:: Source text

Kilkenny Homing in on HQ return
26 February 2013; In attendance at the launch of the new website www.gaelicboots.com, by the GAA and the GPA, is Ciaran Kilkenny, Dublin. Croke Park, Dublin. Picture credit: David Maher / SPORTSFILE
JUST in case you were in any doubt why Ciarán Kilkenny turned his back on a potentially lucrative Aussie Rules career . . .
. . . for the hard-pressed life of a 21st century 'corinthian', let us make this abundantly clear ...
Dublin's most prolific young sporting talent loves the GAA with a passion that knows no bounds.
Melbourne was grand but it isn't where he wants to be. Planet GAA is home. Croke Park, not the MCG, is his theatre of dreams. He literally can't get enough of football; he loves hurling too (albeit Anthony Daly won't get the pleasure of his company this season).

::::
:: Records shown

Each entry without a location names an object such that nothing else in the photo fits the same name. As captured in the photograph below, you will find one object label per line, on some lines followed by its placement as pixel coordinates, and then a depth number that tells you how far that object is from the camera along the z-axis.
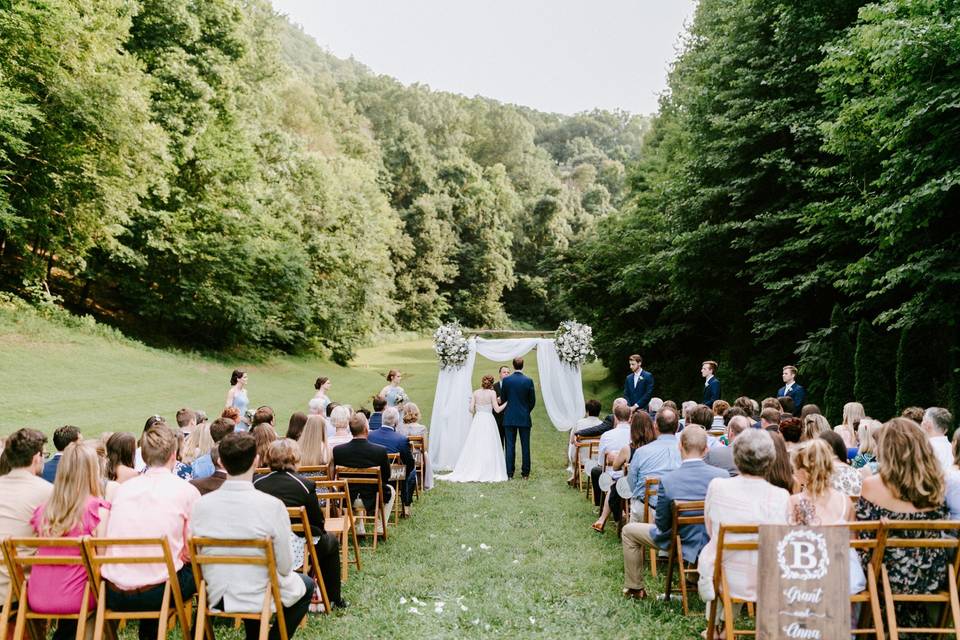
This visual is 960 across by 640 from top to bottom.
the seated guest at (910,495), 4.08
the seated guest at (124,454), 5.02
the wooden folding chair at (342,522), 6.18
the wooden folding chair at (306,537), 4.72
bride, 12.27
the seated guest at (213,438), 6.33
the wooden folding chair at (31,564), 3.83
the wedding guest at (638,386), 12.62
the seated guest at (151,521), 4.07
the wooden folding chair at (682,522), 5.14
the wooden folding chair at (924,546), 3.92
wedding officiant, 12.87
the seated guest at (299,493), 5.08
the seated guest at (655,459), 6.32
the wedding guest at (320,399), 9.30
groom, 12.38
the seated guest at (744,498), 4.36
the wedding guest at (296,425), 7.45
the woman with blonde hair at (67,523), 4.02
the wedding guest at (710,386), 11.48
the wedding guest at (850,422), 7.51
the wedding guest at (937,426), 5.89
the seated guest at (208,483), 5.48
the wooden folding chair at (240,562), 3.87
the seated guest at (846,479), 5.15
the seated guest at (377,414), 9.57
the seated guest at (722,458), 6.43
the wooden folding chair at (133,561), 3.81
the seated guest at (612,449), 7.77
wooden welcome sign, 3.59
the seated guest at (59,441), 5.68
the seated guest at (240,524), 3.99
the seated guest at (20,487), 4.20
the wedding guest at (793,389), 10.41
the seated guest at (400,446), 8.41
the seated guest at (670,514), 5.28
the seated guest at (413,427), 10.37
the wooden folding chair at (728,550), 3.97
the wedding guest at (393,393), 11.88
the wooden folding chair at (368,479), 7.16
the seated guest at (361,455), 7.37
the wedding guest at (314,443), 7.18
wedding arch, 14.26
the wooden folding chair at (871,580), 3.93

::::
:: Records shown

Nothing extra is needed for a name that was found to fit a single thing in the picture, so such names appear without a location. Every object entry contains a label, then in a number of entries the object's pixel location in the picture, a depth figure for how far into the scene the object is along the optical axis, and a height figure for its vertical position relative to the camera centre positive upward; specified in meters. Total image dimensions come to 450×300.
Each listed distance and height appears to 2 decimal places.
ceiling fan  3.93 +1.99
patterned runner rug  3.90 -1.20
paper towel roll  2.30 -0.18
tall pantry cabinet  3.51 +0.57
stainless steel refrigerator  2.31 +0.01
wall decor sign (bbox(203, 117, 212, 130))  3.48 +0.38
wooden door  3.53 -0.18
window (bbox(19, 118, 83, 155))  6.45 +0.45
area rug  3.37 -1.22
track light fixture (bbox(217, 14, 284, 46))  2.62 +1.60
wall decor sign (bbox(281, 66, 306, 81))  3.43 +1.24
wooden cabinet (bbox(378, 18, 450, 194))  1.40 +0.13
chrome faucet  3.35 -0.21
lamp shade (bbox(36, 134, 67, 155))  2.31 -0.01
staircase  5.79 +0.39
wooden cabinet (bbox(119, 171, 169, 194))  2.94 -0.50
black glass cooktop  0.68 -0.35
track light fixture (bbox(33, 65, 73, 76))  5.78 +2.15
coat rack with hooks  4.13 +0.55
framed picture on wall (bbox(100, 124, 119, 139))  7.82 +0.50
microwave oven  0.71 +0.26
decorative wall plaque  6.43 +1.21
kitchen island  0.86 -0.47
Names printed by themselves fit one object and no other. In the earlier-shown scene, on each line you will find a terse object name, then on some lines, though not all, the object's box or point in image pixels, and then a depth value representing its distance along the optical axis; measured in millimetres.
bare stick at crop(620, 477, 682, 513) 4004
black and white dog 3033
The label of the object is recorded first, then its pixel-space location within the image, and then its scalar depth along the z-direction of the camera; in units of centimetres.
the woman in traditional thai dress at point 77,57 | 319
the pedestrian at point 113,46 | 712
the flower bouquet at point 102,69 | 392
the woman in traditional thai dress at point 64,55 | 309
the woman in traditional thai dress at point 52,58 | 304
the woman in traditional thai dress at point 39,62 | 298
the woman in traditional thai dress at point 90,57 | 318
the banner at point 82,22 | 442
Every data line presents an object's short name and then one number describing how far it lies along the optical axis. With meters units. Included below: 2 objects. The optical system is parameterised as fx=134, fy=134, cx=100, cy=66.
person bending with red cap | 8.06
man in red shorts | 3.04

::::

## Task requirements
**1)** In the article about Ciarán Kilkenny, which venue is called his theatre of dreams instead of the MCG?
**2)** Check each statement against the article about Ciarán Kilkenny and mark it yes or no, quoting the words that decide it: (a) Kilkenny wants to be in Melbourne. (b) Kilkenny loves hurling as well as football. (c) The website www.gaelicboots.com was launched by the GAA and the GPA.
**3)** Write the next part of the article about Ciarán Kilkenny, picking up after its final sentence.

## Exercise responses
**1)** Croke Park

**2)**
(a) No: "Melbourne was grand but it isn't where he wants to be."
(b) Yes: "he loves hurling too"
(c) Yes: "the launch of the new website www.gaelicboots.com, by the GAA and the GPA"

**3)**
This is the first abiding message you take away from spending barely quarter-of-an-hour in the company of Ciarán Kilkenny. The second is that he's not just a godsend to Dublin GAA but a poster boy for the association at large: a PR man's dream ticket. That word-perfect January statement, announcing his unexpected return to the Gaelic fold and crafted with the help of his former primary teacher/hurling mentor, was the subject of widespread praise reaching all the way to the president, Liam O'Neill.
When it comes to turning his back on an international rookie contract with AFL side Hawthorn, Kilkenny is happy to have sated his curiosity by going out in the first place ... but far happier to have returned home just six weeks later.
Australia's loss is emphatically Dublin's gain. Dessie Farrell has already benefitted to the tune of 2-10, the outrageous tally (all bar two points from play) registered by Kilkenny on his return to the Dublin U21 fold against an admittedly hapless Carlow. Very soon, it will be the turn of Jim Gavin to reap the rewards of Kilkenny's decision to give his full senior commitment to the Dublin footballers.
Just how soon is the question. With a Leinster quarter-final looming against Longford next Wednesday, there is the possibility that Kilkenny and his fellow U21s won't be involved when the Sky Blue seniors host Mayo in Croke Park this Saturday night.
The man himself isn't so sure: "I think I could be available for selection, yeah," he revealed, speaking ahead of his first pitch session with the seniors last night. Dublin's gain, Mayo's loss?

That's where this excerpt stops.